We will leave you with an excerpt. If you dig this one, check out the rest of the book here. Even if you don’t read that often (let’s be honest, who does nowadays?), this should really be an exception.
Kip entered the IGC meeting over thirty minutes late (his last meeting in the shower having gone a little longer than he expected). The Inter-Greek Council was comprised of all twelve fraternity presidents. They met about once a month to discuss topics that they had generally no control over, like “safety on the row” and “inspiring more Greek spirit.” He tried to slink in the back door undetected but the IGC Director, Mr. Ratner, picked him off right away.
“Nice of you to join us, Mr. Thomas.” He paused in the middle of what must have been a very long winded speech. “We were just finishing up actually.”
Mr. Ratner was a middle aged wart who occupied one of the lowest rungs of the STU bureaucracy and hated seeing young, up and coming people surrounding him constantly. Kip had been forced to deal with him last semester when a group of sophomore Alpha Mu’s had singlehandedly destroyed a Zeta Phi “Lip Sink for Charity” contest with water balloons.
“Sorry about that.” Kip said, taking a seat in the back.
The other presidents didn’t miss the chance to glance back at his late arrival; some eyes watching him with jealousy and anger, others with reverence. There were a few competitors to Alpha Mu (Zeta Phi mainly) but for the most part these other chapters were way behind. They took big pledge classes, threw parties, and clogged the Bookstacks on week nights just like he and his friends did, but they really had no idea what it meant to be a part of a true brotherhood.
“As I was saying,” Ratner continued, “in the president’s manual you will notice that the state of Texas has altered several of its laws concerning fraternity hazing. Last semester we heard several rumors in the IGC Office but decided not to pursue any of them. With these new changes, I can guarantee you–” he stopped for effect, “that we will adamantly follow up with any information that comes our way. Hazing is a FELONY men, and will not be tolerated anymore.

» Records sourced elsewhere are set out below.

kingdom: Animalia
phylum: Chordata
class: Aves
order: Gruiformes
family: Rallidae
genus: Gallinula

As the leaders of your respective houses we’re looking to you to make a stand on this and eliminate it from our school’s history…” The room was tense. “In addition, please remember that rush this week is absolutely dry. If we find any hint of alcohol on your premises, your pledge classes can and will be capped. Also, if…”
Kip zoned out as Ratner’s sermon droned on. Although he was familiar with the risks of hazing and slept with them on a nightly basis, he really didn’t appreciate having the consequences laid out so bluntly in front of him. It always made him feel nervous, and slightly guilty.
When the meeting ended (only about ten minutes from when Kip arrived), he stood up to leave but heard Ratner ask him to stay. He thought about pretending he hadn’t heard and slipping out the back, but knew he’d have to deal with him sooner or later. He approached the front desk as the other presidents filed out.
“So…how’s your senior year so far?” Ratner asked congenially, as if making conversation.
“Well, it’s only been about an hour long so far sir.” Kip said, his thoughts tracing over the morning. “But pretty darn good since you asked.”
“Good, good. Well, I just wanted to talk to you really quickly, and make sure we’re on the same page for the coming semester.” Ratner said.
“And what page is that?” Kip asked, feeling his heart beat a little faster.
“The alcohol transports, the pranks, the fighting, the hazing rumors–” At this Ratner seemed to gain more confidence, as if remembering why he had called Kip back in the first place. “They need to stop. NOW. Or else there will be consequences.” Kip shifted uncomfortably in his seat.
“Things are changing around here Mr. Thomas, and I suggest you get on board. You need to lead the Alpha Mu house by example or it won’t survive the year.”